Wednesday, September 15, 2004

The “Bush Bash” lessons

My friend Michael Gaffney says a pox on both houses for all of the negative mudslinging in the presidential campaign. I can’t blame him for turning away in disgust. This election has gone downhill rather rapidly and I’ve been just as guilty as anyone of following it down that path.

But I would just say that the fault lies less with the politicians and more with the electorate which has allowed itself to be swayed by negative campaigns over the years. The voters (those that bother to vote) have a habit of awarding election victories to whoever manages to slam their opponent the hardest. It doesn’t pay anymore to sit back and take the high road while your opponent trashes your character - just ask Michael Dukakis.

George W. Bush learned that lesson a long time ago when he made his unsuccessful bid for a congressional seat from Lubbock in 1978. He got slammed by his opponent after one of his supporters ran an ad in the Texas Tech newspaper touting a “Bush Bash” fundraiser featuring “Free Beer-Music”.
I wrote about the incident several years ago when I was a reporter for the Lubbock Avalanche-Journal...

“...Bush would run into one more stumbling block before crossing the finish line in November. The infamous ''Bush Bash'' ad that appeared in the University Daily, Tech's student newspaper, on Sept. 18, 1978, became prime fodder for a last-minute counterattack by Hance's campaign. The ad invited students to attend a ''Bush Bash'' that evening with ''free beer-music'' at the home of former Lubbock Mayor Jim Granberry.

Just as the race was winding down, George Thompson, one of Hance's law partners, penned a letter to 4,000 Church of Christ and First Baptist Church members that called into question Bush's moral character for using alcohol to garner the support of Tech students.

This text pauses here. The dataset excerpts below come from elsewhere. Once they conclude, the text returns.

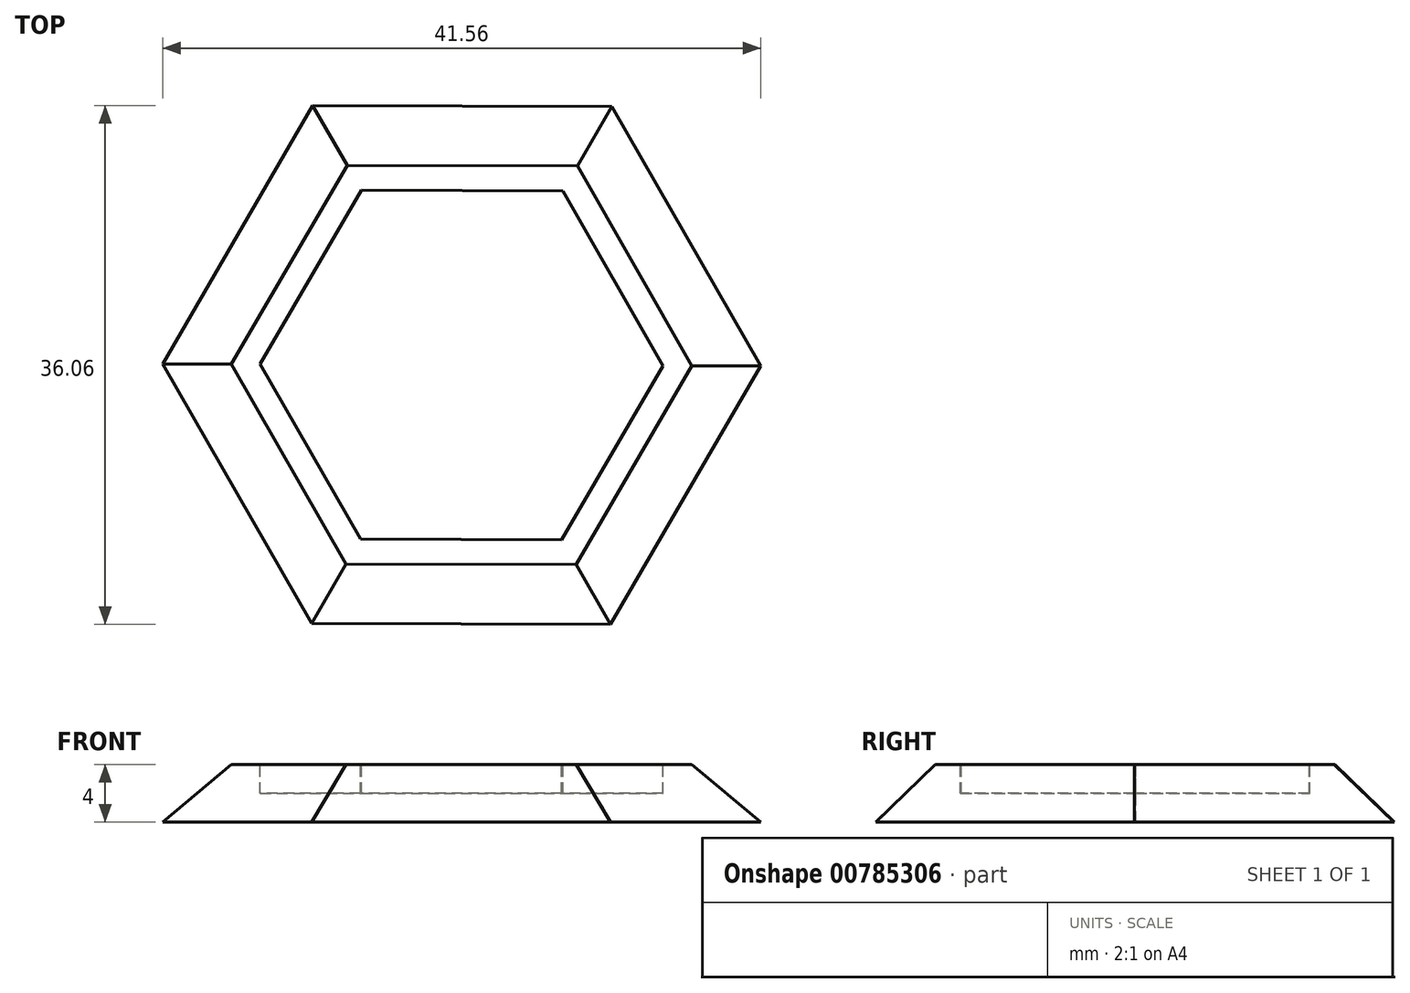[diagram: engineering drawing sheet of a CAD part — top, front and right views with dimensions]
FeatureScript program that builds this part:
annotation { "Feature Type Name" : "Feature", "Feature Type Description" : "" }
export const myFeature = defineFeature(function(context is Context, id is Id, definition is map)
    precondition{}
    {
        {
            var Q0;
            Q0=qCreatedBy(makeId("Top.planeOp"),FACE);
            var sketch = newSketch(context, id + "F0", { "sketchPlane" : qUnion([Q0])});
            skCircle(sketch, "E0.cCircle", {"center": v(0, 0) * mm, "radius": 18 * mm, "construction": true});
            skLineSegment(sketch, "E0.0", {"start": v(10.44, 17.97) * mm, "end": v(20.78, -0.05) * mm});
            skLineSegment(sketch, "E0.1", {"start": v(20.78, -0.05) * mm, "end": v(10.35, -18.03) * mm});
            skLineSegment(sketch, "E0.2", {"start": v(10.35, -18.03) * mm, "end": v(-10.44, -17.97) * mm});
            skLineSegment(sketch, "E0.3", {"start": v(-10.44, -17.97) * mm, "end": v(-20.78, 0.05) * mm});
            skLineSegment(sketch, "E0.4", {"start": v(-20.78, 0.05) * mm, "end": v(-10.35, 18.03) * mm});
            skLineSegment(sketch, "E0.5", {"start": v(-10.35, 18.03) * mm, "end": v(10.44, 17.97) * mm});
            skPoint(sketch, "E0.0.midPoint", {"position": v(15.61, 8.96) * mm});
            skSolve(sketch);
        }
        {
            var Q0;
            Q0=qCreatedBy(makeId("Top.planeOp"),FACE);
            cPlane(context, id + "F1", {"entities" : qUnion([Q0]), "cplaneType" : CPlaneType.OFFSET, "offset" : 4 * mm, "width" : 150 * mm, "height" : 150 * mm});
        }
        {
            var Q0;
            Q0=qCreatedBy(id+"F1.planeOp",FACE);
            var sketch = newSketch(context, id + "F2", { "sketchPlane" : qUnion([Q0])});
            skCircle(sketch, "E1.cCircle", {"center": v(0, 0) * mm, "radius": 13.86 * mm, "construction": true});
            skLineSegment(sketch, "E1.0", {"start": v(16, -0.05) * mm, "end": v(7.96, -13.88) * mm});
            skLineSegment(sketch, "E1.1", {"start": v(7.96, -13.88) * mm, "end": v(-8.04, -13.83) * mm});
            skLineSegment(sketch, "E1.2", {"start": v(-8.04, -13.83) * mm, "end": v(-16, 0.05) * mm});
            skLineSegment(sketch, "E1.3", {"start": v(-16, 0.05) * mm, "end": v(-7.96, 13.88) * mm});
            skLineSegment(sketch, "E1.4", {"start": v(-7.96, 13.88) * mm, "end": v(8.04, 13.83) * mm});
            skLineSegment(sketch, "E1.5", {"start": v(8.04, 13.83) * mm, "end": v(16, -0.05) * mm});
            skPoint(sketch, "E1.0.midPoint", {"position": v(11.98, -6.97) * mm});
            skLineSegment(sketch, "E2", {"start": v(16, -0.05) * mm, "end": v(20.78, -0.05) * mm});
            skLineSegment(sketch, "E3", {"start": v(-16, 0.05) * mm, "end": v(-20.78, 0.05) * mm});
            skPoint(sketch, "E4.1.5.end.orphan", {"position": v(10.44, 17.97) * mm});
            skPoint(sketch, "E4.1.3.end.orphan", {"position": v(10.35, -18.03) * mm});
            skPoint(sketch, "E4.1.2.end.orphan", {"position": v(-10.44, -17.97) * mm});
            skPoint(sketch, "E4.0.end.orphan", {"position": v(-10.44, -17.97) * mm});
            skPoint(sketch, "E4.0.start.orphan", {"position": v(10.35, -18.03) * mm});
            skPoint(sketch, "E4.1.1.start.orphan", {"position": v(-10.35, 18.03) * mm});
            skSolve(sketch);
        }
        {
            var Q0;
            Q0 = qSketchRegion(id + "F0", true);
            var Q1;
            Q1 = qSketchRegion(id + "F2", true);
            loft(context, id + "F3", {"sheetProfilesArray" : [{ "sheetProfileEntities" : qUnion([Q0]) }, { "sheetProfileEntities" : qUnion([Q1]) }]});
        }
        {
            var Q0;
            Q0=makeQuery(id+"F3.opLoft","CAP_FACE",FACE,{"disambiguationData":[OSD([makeQuery(id+"F2.imprint","IMPRINT",FACE,{"disambiguationData":[TD([[makeQuery(id+"F2.imprint","IMPRINT",EDGE,{"derivedFrom":sQuery(id+"F2.wireOp",EDGE,"E1.0")}),-1.0]])]})])],"isStart":true});
            var sketch = newSketch(context, id + "F4", { "sketchPlane" : qUnion([Q0])});
            skCircle(sketch, "E5.cCircle", {"center": v(0, 0) * mm, "radius": 12.12 * mm, "construction": true});
            skLineSegment(sketch, "E5.0", {"start": v(14, -0.05) * mm, "end": v(6.96, -12.15) * mm});
            skLineSegment(sketch, "E5.1", {"start": v(6.96, -12.15) * mm, "end": v(-7.04, -12.1) * mm});
            skLineSegment(sketch, "E5.2", {"start": v(-7.04, -12.1) * mm, "end": v(-14, 0.05) * mm});
            skLineSegment(sketch, "E5.3", {"start": v(-14, 0.05) * mm, "end": v(-6.96, 12.15) * mm});
            skLineSegment(sketch, "E5.4", {"start": v(-6.96, 12.15) * mm, "end": v(7.04, 12.1) * mm});
            skLineSegment(sketch, "E5.5", {"start": v(7.04, 12.1) * mm, "end": v(14, -0.05) * mm});
            skPoint(sketch, "E5.0.midPoint", {"position": v(10.48, -6.1) * mm});
            skLineSegment(sketch, "E6", {"start": v(-16, 0.05) * mm, "end": v(-14, 0.05) * mm});
            skLineSegment(sketch, "E7", {"start": v(14, -0.05) * mm, "end": v(16, -0.05) * mm});
            skSolve(sketch);
        }
        {
            var Q0;
            Q0 = qSketchRegion(id + "F4", true);
            extrude(context, id + "F5", {"entities" : qUnion([Q0]), "operationType" : NewBodyOperationType.REMOVE, "oppositeDirection" : true, "depth" : 2 * mm, "offsetDistance" : 25 * mm});
        }
    });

The letter extolled Hance as a person of high moral character and then went on to state ''Kent's opponent, young Mr. Bush, apparently is using tactics to secure votes which do not indicate the same high character. Mr. Bush has used some of his vast sums of money in an attempt, evidently, to persuade young college students to vote for and support him by offering free alcohol to them.''

Bush called the letter questioning his morals ''unfair'' and said he did not know about the ad in the student newspaper before it was published.

Today, Hance said he does not believe the ''Bush Bash'' was a factor in his election victory. He said his polling at the time did not show any significant change before and after the issue went public.

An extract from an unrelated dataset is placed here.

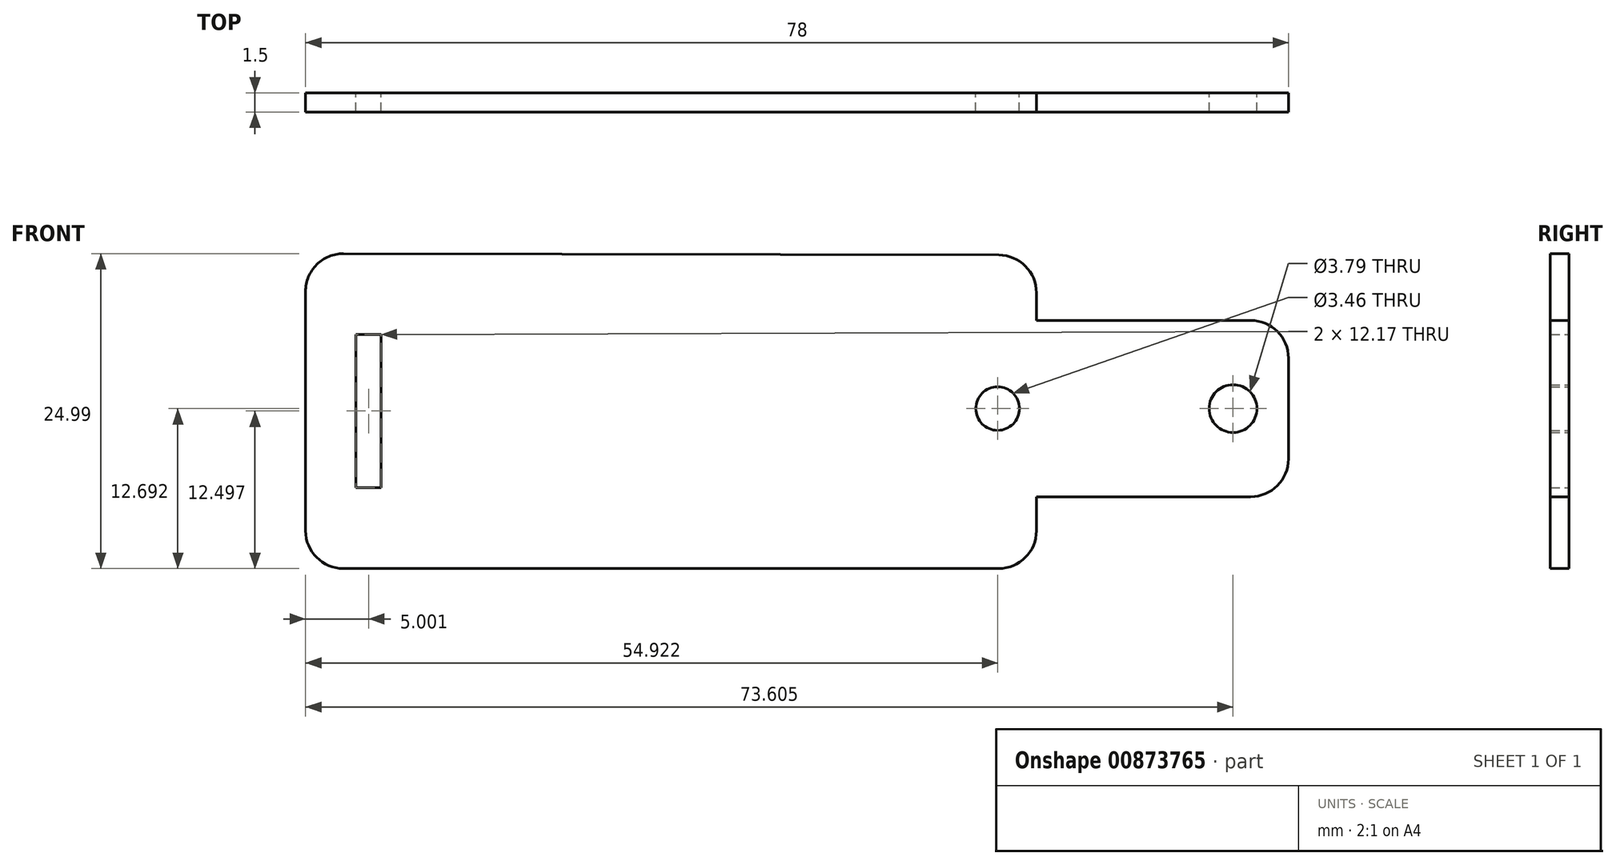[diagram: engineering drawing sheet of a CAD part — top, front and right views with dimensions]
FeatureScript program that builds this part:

''I really think that Mahon's endorsement of me was a bigger help than the one-day story on the beer bash.''

But Bush supporters from that period remember the issue as being much more damaging.

''I wouldn't say it killed it for him, but it didn't help him any,'' Stinnett said. ''I think it hurt him with those particular church groups.''

''My sense is that it was overstated,'' Weiss said. ''But it didn't help things. The letter to The A-J about how improper it was really hurt.''

Today, Bush and his surrogates are quick to attack on the “character” issue and all of its implications. And Democrats, not willing to be the good guys who finish last, are ready to respond in kind. So we get campaigns that focus on “character” issues like the Swift Boat allegations and the National Guard follies. To be fair, the “official” campaigns don’t focus on these things, but their surrogates do and so does the national media.

Now I tend to be very pragmatic about these kinds of things. If this is the way you have to win elections these days then that’s what you have to do until someone can come up with a way to make it better. We can tut-tut about it all day long, but this is the reality we are faced with.